FIFA vice president Jack Warner asked the leaders of England’s failed World Cup 2018 bid team to pay for an education centre, according to a report in The Times.
David Triesman and David Richards, the then chairman and deputy chairman of England 2018, told the newspaper that Jack Warner brought up the subject during a meeting in London 18 months ago.
Bidding nations are forbidden from offering gifts to delegates, and the pair claim that the proposal for the centre in Warner’s native Trinidad and Tobago was immediately dismissed.
“He didn’t say: ‘Do this and I’ll vote for you’,” Richards told the paper. “But it was always at the back of my mind. I did nod my head at Triesman as if to say: Let’s not get into this.

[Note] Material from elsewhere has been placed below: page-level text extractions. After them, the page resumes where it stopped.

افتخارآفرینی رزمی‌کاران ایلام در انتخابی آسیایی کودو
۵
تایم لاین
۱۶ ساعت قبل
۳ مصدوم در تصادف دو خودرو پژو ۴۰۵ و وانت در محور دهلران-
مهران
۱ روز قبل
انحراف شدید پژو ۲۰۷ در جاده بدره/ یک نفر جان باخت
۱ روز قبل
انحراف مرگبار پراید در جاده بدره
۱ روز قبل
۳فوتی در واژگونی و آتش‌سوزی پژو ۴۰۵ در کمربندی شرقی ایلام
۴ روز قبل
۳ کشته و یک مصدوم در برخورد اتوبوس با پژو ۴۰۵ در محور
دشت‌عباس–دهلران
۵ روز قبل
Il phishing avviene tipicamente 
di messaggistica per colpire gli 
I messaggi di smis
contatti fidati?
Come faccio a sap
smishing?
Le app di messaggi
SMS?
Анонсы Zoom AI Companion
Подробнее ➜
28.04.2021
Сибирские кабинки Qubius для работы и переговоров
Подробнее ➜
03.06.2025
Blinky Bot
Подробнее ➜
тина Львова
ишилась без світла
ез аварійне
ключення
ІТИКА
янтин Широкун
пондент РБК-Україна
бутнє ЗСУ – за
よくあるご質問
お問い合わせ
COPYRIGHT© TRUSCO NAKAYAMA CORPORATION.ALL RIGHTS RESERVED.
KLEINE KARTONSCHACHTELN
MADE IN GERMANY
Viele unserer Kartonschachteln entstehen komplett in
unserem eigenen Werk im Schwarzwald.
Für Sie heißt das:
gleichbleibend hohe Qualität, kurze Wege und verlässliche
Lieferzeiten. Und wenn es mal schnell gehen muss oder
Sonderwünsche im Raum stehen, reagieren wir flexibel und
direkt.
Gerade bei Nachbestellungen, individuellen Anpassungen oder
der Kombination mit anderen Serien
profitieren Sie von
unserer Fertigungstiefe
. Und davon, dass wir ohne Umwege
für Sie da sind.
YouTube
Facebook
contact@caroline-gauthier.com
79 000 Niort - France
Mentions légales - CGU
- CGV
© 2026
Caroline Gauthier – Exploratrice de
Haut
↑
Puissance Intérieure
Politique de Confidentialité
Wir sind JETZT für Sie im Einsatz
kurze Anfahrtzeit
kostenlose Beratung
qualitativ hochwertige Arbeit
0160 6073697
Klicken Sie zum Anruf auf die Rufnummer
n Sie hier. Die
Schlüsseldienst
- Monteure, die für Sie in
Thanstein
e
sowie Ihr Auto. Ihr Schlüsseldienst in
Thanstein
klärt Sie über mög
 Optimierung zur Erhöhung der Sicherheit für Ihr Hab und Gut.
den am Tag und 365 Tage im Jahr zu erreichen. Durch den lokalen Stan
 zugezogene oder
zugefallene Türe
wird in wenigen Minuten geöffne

“What he said was England should be building this kind of education block as a legacy throughout the world. He did say Trinidad and Tobago wanted one. He said it was an education set-up that he wanted for the children of Trinidad and Tobago,” Richards added.
“It was absolutely out of the question,” Triesman, who was also head of England’s Football Association (FA), said.
England believed Warner’s support was vital for a successful bid, but in the end were humiliated after only securing two votes from the 22 voting FIFA delegates.
Warner dismissed the England allegations.
“I don’t know what you are talking about,” he said. “Why should I ask David Freestone [sic] or somebody for some offices here? Why should I? To do what? It doesn’t make sense.”
Triesman resigned from his posts at the FA and England 2018 when he was recorded making allegations of bribery against Spain and Russia during the 2010 World Cup.